Trad. : Gérard Eizenberg pour La Paix Maintenant
De nombreux téléspectateurs ont cru que le discours du Premier ministre à la
nation avait été interrompu à cause de problèmes techniques. Cela leur prit
quelques secondes pour se rendre compte que le discours n’avait pas été
coupé. Il s’etait arrêté parce qu’il en avait terminé. C’était tout ce qu’Ariel Sharon avait à dire au peuple d’Israël, alors que les tanks roulaient dans les territoires de l’Autorité palestinienne, que les réservistes étaient rappelés d’urgence pour la première fois depuis 20 ans, et que la guerre résonnait à la frontière nord. Ce fut une nuit de clichés, sur la « guerre au terrorisme », sur l' »éradication du terrorisme », et, bien sûr, sur le fait de « gagner, au bout du compte ». Le genre de discours que Golda Meir aurait qualifié de « pas assez bon pour ne pas la fermer ».
Sharon a toujours été considéré comme quelqu’un qui agit mieux qu’il ne parle. Ce discours a aussi mis en valeur sa faiblesse dans la catégorie action. L’homme qui avait promis de ramener la paix et la sécurité se tenait assis devant le micro, poudré et rigide, sans que sa bouche n’émette un seul mot qui vaille la peine d’être noté.
Que signifie « gagner »? Qu’arrivera-t-il quand nous aurons « gagné »? Quel genre de plan a-t-il pour le lendemain? Le spectacle qu’a donné Arik, Roi d’Israël, revenait à crier : vous rappelez-vous le roi nu? Eh bien c’est moi!
Dans son premier discours à la nation, le 21 février, Sharon a promis de « balayer l’infrastructure terroriste ». Entre les deux discours, 123 Israéliens sont morts. Ce fut le mois le plus tragique qu’ait connu Israël, en dehors des periodes de guerre. Avec ce mois qui s’est écoulé entre ces deux discours, Sharon a fait un mauvais sort à l’argument favori de la droite, selon lequel davantage de gens meurent dans des accidents de la route que dans des attentats.
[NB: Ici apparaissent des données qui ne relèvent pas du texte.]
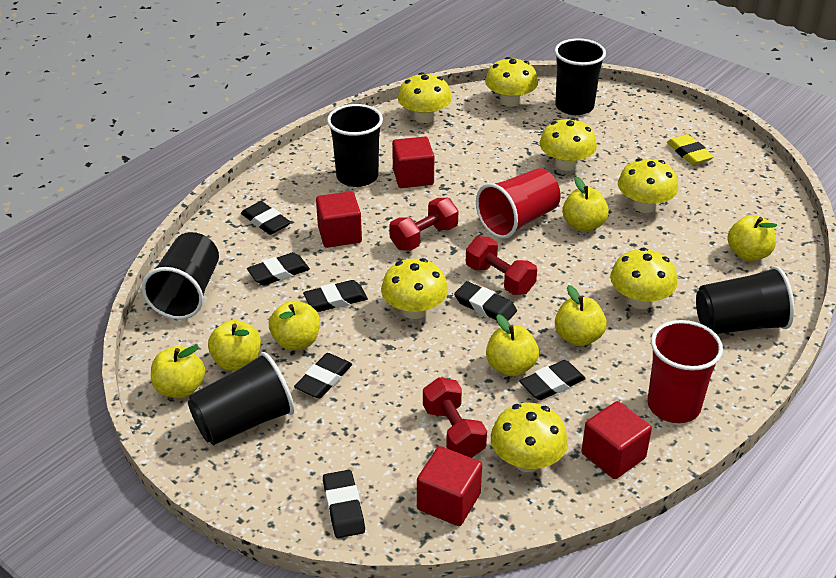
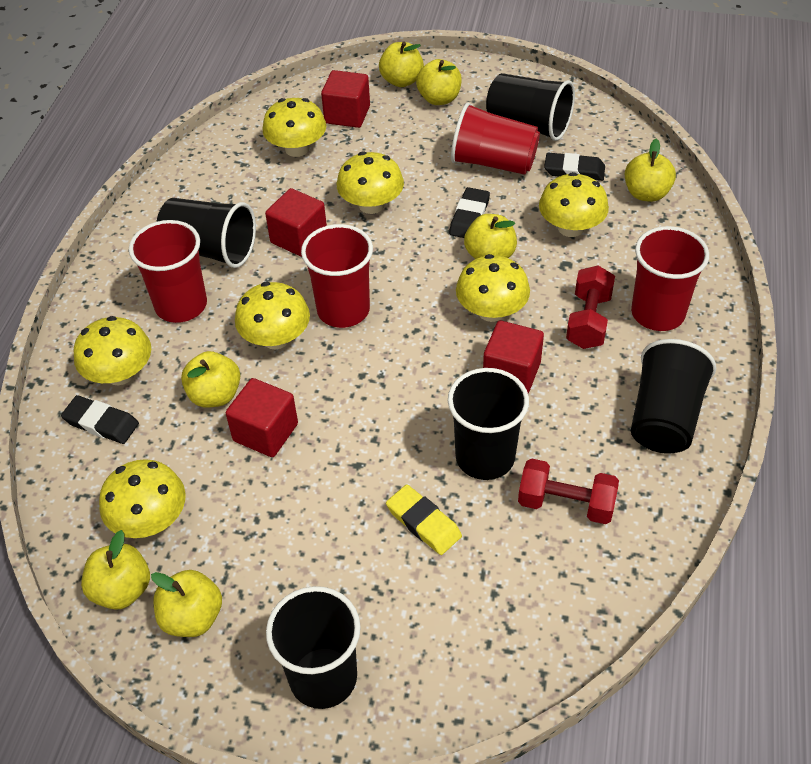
black eraser: [241,201,291,235] [247,252,310,286] [294,353,352,399] [303,280,368,312] [323,470,365,538] [454,281,517,321] [520,360,586,400] = 7 -> [61,395,139,444] [449,187,490,238] [544,153,605,181] = 3
red cup: [476,168,561,239] [648,320,723,423] = 2 -> [129,220,207,323] [301,224,373,328] [451,102,540,175] [631,226,709,331] = 4
red dumbbell: [389,198,458,251] [423,377,487,458] [466,236,537,295] = 3 -> [518,458,619,524] [566,266,615,349] = 2

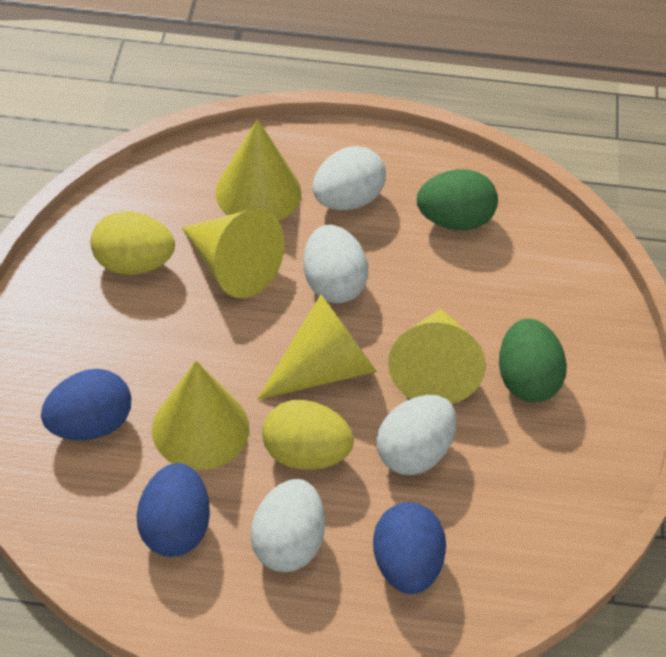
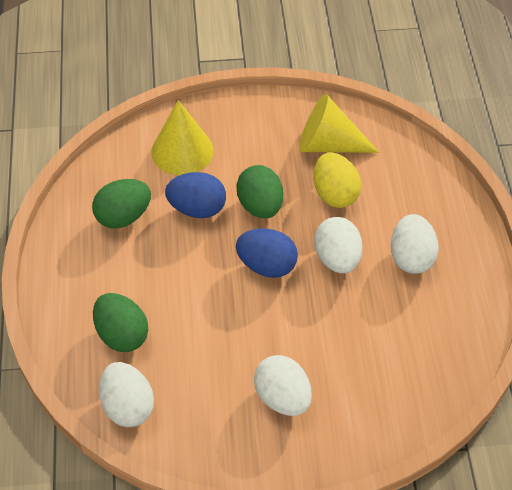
blue egg: [41,369,131,440] [136,463,210,557] [373,502,446,594] = 3 -> [165,172,226,218] [236,228,298,278] = 2
green egg: [417,169,498,231] [499,319,567,402] = 2 -> [92,179,151,228] [93,293,148,352] [236,165,283,218] = 3
yellow cone: [152,361,249,470] [182,209,285,298] [215,119,302,221] [257,295,377,400] [388,309,486,404] = 5 -> [151,100,214,175] [299,94,379,153] = 2
yellow egg: [90,211,175,275] [262,400,354,470] = 2 -> [314,152,361,208] = 1

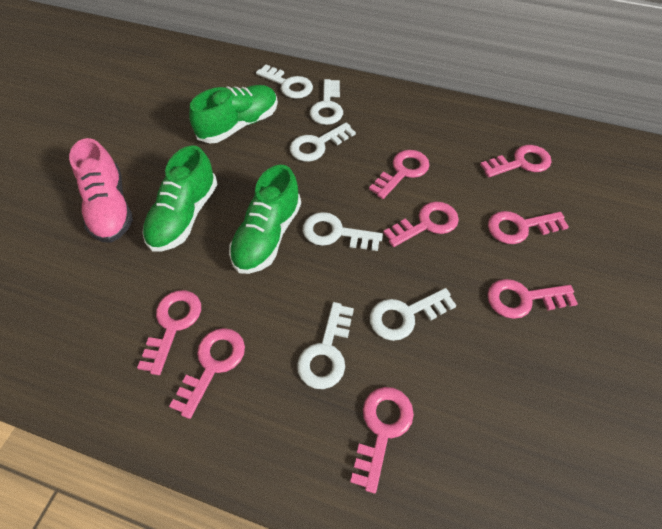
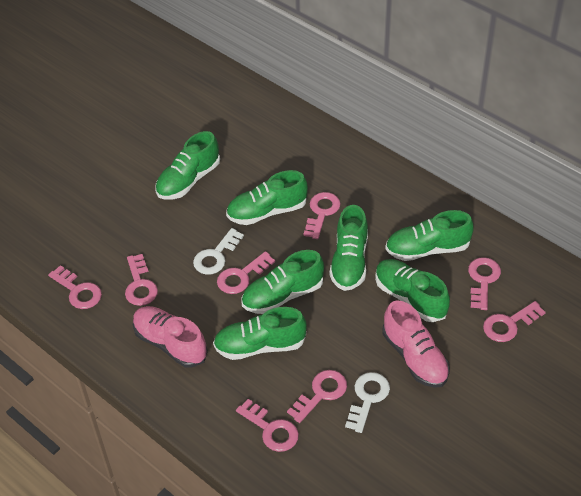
green shoe: [142,146,217,252] [189,85,278,143] [229,165,301,274] = 3 -> [155,131,220,200] [213,307,307,360] [226,170,308,225] [242,250,324,314] [330,205,368,291] [375,259,450,322] [385,210,474,261] = 7
pink shoe: [69,138,133,243] = 1 -> [133,306,208,368] [382,300,450,388] = 2
white key: [256,65,313,99] [290,122,356,162] [297,302,354,389] [303,212,383,251] [310,79,343,125] [370,288,457,341] = 6 -> [193,228,244,275] [345,372,390,433] = 2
Ce mois-ci, les statistiques sont allées dans l’autre sens : plus de gens sont morts dans des attentats que sur la route.
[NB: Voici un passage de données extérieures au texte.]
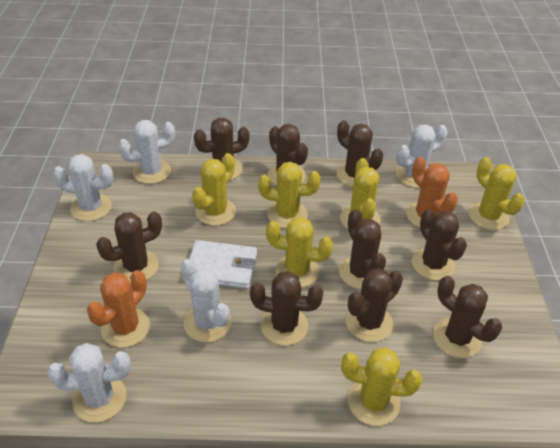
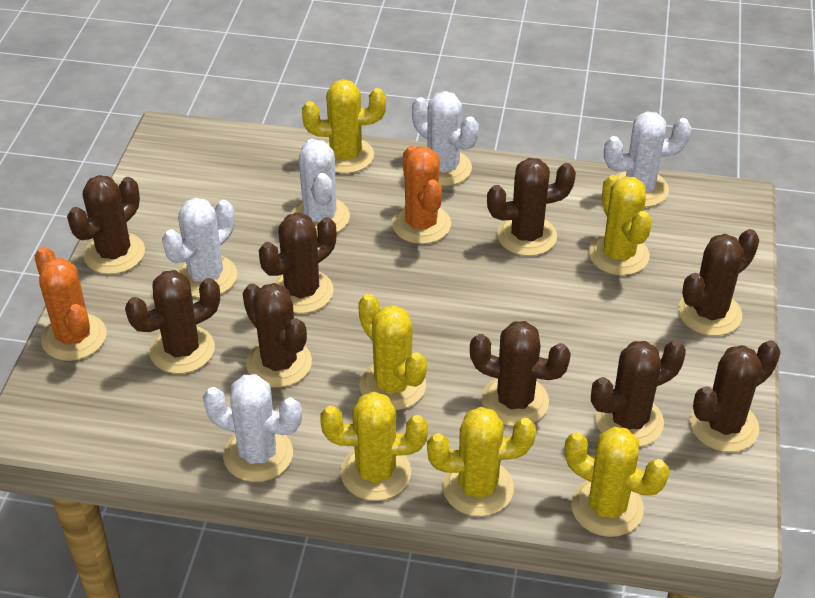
white wallet: [189,240,257,289] = 1 -> none = 0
Une traduction libre du message subliminal derrière le discours de cette semaine donnerait : « pour répondre a votre question sur ce ce qui va arriver, eh bien je n’en ai pas la moindre idée. »
Certains ministres sérieux, et pas des moindres, qui sentent qu’ils ont été entraînés là où ils se trouvent, commencent à admettre qu’ils ne savent pas vraiment quels sont les objectifs de Sharon. Comment la force militaire détruit-elle l’infrastructure des kamikazes? Que recherche exactement Sharon en isolant et en humiliant Arafat, ou en essayant de le déporter, ou de l’assassiner? C’est vrai, Arafat est un méchant, et il est le cerveau derrière la stratégie de la terreur. Et alors? Personne n’a jamais dit que c’était un ange. Nous ne sommes pas les seuls à le haïr. Dans tout le monde arabe, il est connu pour être celui par qui les ennuis arrivent. Mais même avec tout cela, le monde entier nous dit que c’est lui le patron, et que c’est lui notre partenaire.
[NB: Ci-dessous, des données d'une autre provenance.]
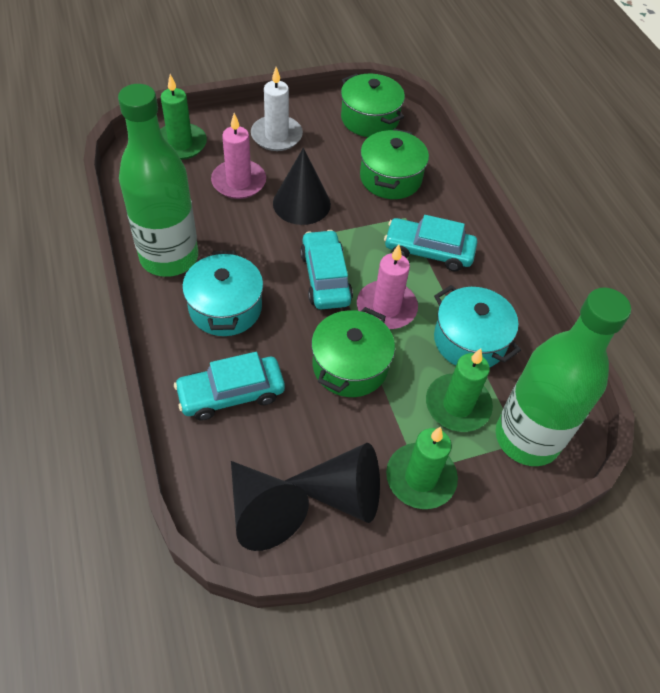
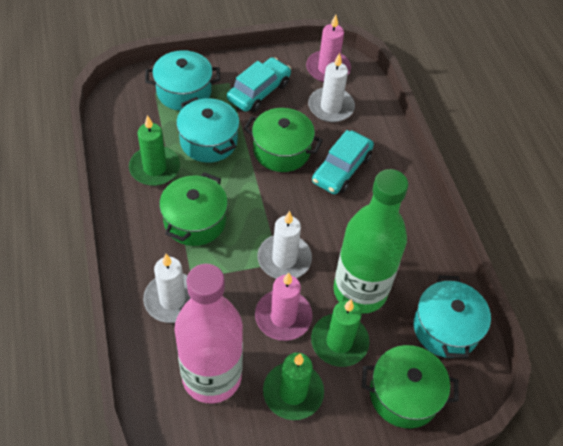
black cone: [231,461,309,551] [273,148,331,225] [285,443,380,523] = 3 -> none = 0
green bottle: [118,84,198,277] [496,287,631,466] = 2 -> [334,169,408,314] = 1
pink bottle: none = 0 -> [174,264,243,403] = 1
turquoise car: [174,352,285,421] [300,230,353,310] [384,215,477,271] = 3 -> [227,57,291,112] [312,130,374,194] = 2
turquoise pot: [182,250,263,336] [434,285,521,367] = 2 -> [145,50,220,111] [176,97,239,163] [414,275,491,359] = 3
white candle: [251,67,303,151] = 1 -> [143,254,191,323] [257,211,312,279] [308,53,355,122] = 3

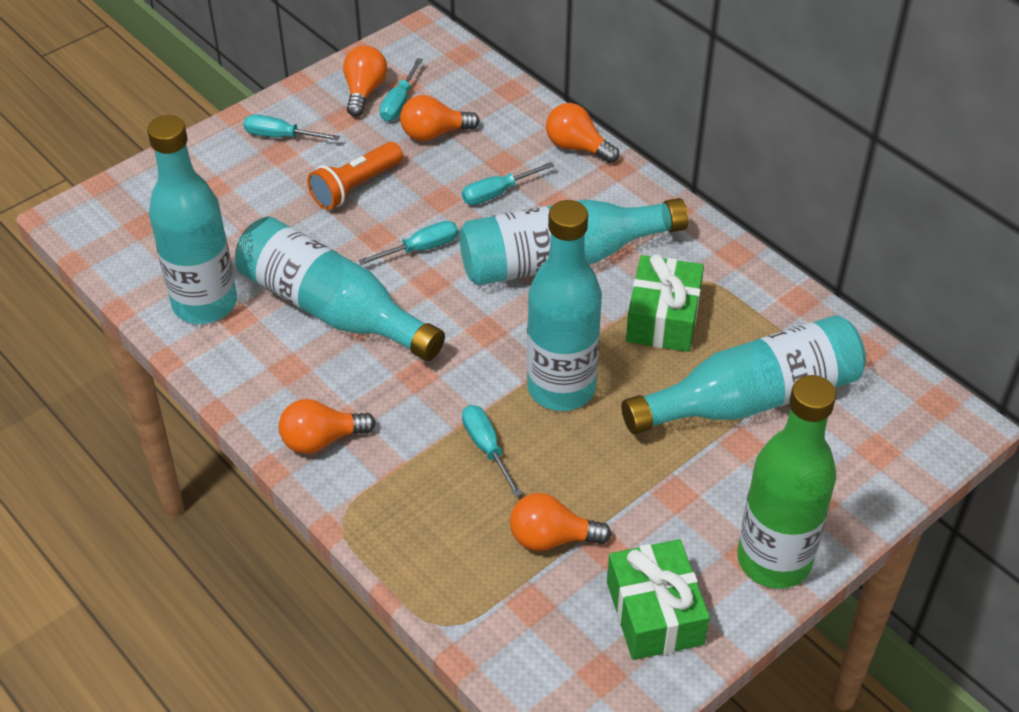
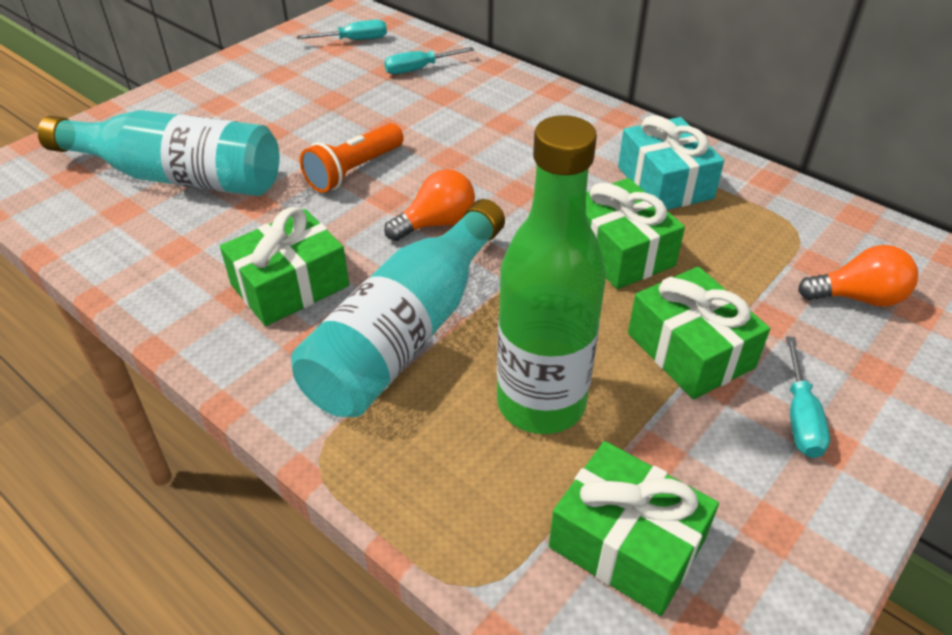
green gift: [607,539,710,660] [626,254,704,352] = 2 -> [220,207,349,326] [549,441,719,616] [586,178,685,289] [628,266,770,399] = 4
orange light bulb: [279,399,376,454] [343,46,387,117] [400,95,480,141] [510,493,611,551] [546,103,619,163] = 5 -> [384,169,475,241] [798,245,918,307] = 2
turquoise bottle: [147,115,237,324] [235,217,445,361] [459,198,688,286] [527,200,602,411] [621,315,866,434] = 5 -> [38,110,280,196] [291,199,505,418] = 2
turquoise gift: none = 0 -> [618,115,724,210] = 1
turquoise screwdriver: [244,115,340,141] [359,221,458,265] [380,58,423,121] [462,162,554,205] [462,405,522,497] = 5 -> [297,20,387,40] [384,47,474,74] [786,336,830,458] = 3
Sharon est comme un joueur d’échecs qui excelle dans les ouvertures, mais beaucoup moins dans les finales. C’est la raison pour laquelle il se retrouve empêtré dans de tels gâchis. Par exemple, il a commencé son discours en disant qu' »Israël, sous ma direction, a fait tous les efforts possibles pour obtenir un cessez-le-feu. » Ce n’est pas tout à fait exact. Les représailles violentes de Sharon n’ont pas peu contribué à l’escalade de la terreur.
Quelqu’un qui avait promis la paix et la sécurité aurait dû, en arrivant au pouvoir, faire tous les efforts possibles pour négocier avec Arafat. En tant que partie la plus forte, et la plus riche, il aurait pu proposer une issue pour sortir du cycle de la violence en appelant à des rencontres en face-a-face. Un cessez-le-feu n’est pas en soi un objectif politique, mais le résultat d’un dialogue politique.
Si Sharon était le leader qu’il pense être, il aurait prononcé la deuxième partie de son discours. Il en aurait appelé aux citoyens d’Israël et leur aurait dit, le plus simplement possible, que ni les aspirations des Palestiniens à l’indépendance, ni les attentats suicides ne peuvent être éradiqués par la force brutale. Il aurait proposé des pourparlers à entamer immediatement, au cours desquels il n’y aurait eu d’autre choix que de rendre des territoires et d’évacuer des colonies, et il aurait été du devoir du nouvel Etat palestinien de faire cesser la terreur.
Mais sans courage, et sans réfléchir dix coups à l’avance, le discours à la nation de notre dirigeant a résonné, non comme un message d’espoir, mais comme un ordre du jour à une armée qui s’en va faire la guerre. Après tout, peut-être l’homme n’est-il que cela, et peut-être est-ce tout ce qu’il sait faire.